WRITTEN INSTRUCTION
List each line in the items below that contains the string "skLineSegment", copying every such line in full.

Stored items:
......
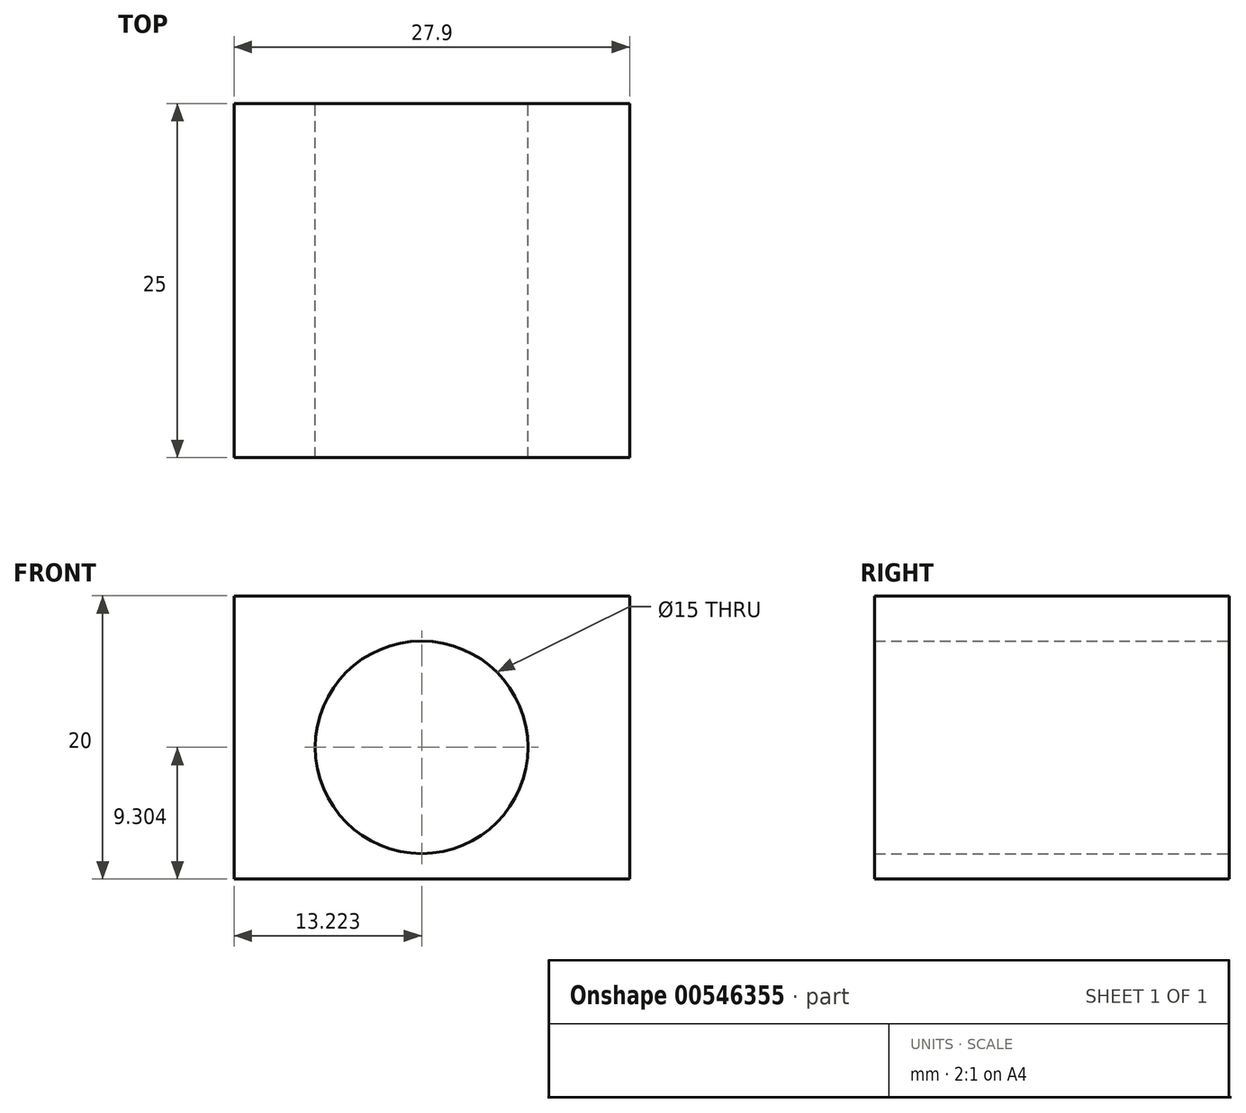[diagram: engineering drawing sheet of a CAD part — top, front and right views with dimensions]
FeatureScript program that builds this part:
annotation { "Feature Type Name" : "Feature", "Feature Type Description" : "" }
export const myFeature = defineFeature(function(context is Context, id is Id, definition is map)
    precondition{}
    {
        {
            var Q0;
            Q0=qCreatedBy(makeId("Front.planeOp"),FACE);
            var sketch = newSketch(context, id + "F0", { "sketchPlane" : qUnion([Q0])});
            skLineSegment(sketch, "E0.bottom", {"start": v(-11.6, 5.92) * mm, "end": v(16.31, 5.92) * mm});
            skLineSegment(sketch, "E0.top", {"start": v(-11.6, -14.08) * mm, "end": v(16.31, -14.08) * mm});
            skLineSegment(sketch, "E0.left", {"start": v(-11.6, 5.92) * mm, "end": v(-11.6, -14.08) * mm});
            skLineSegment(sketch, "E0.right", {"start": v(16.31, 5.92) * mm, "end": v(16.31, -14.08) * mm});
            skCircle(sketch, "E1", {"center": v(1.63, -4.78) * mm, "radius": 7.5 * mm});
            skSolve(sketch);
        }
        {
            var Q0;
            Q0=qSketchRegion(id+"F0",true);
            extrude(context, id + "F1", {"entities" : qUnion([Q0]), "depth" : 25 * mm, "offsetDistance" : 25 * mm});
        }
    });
......
EXERCISE SOLUTION
            skLineSegment(sketch, "E0.bottom", {"start": v(-11.6, 5.92) * mm, "end": v(16.31, 5.92) * mm});
            skLineSegment(sketch, "E0.top", {"start": v(-11.6, -14.08) * mm, "end": v(16.31, -14.08) * mm});
            skLineSegment(sketch, "E0.left", {"start": v(-11.6, 5.92) * mm, "end": v(-11.6, -14.08) * mm});
            skLineSegment(sketch, "E0.right", {"start": v(16.31, 5.92) * mm, "end": v(16.31, -14.08) * mm});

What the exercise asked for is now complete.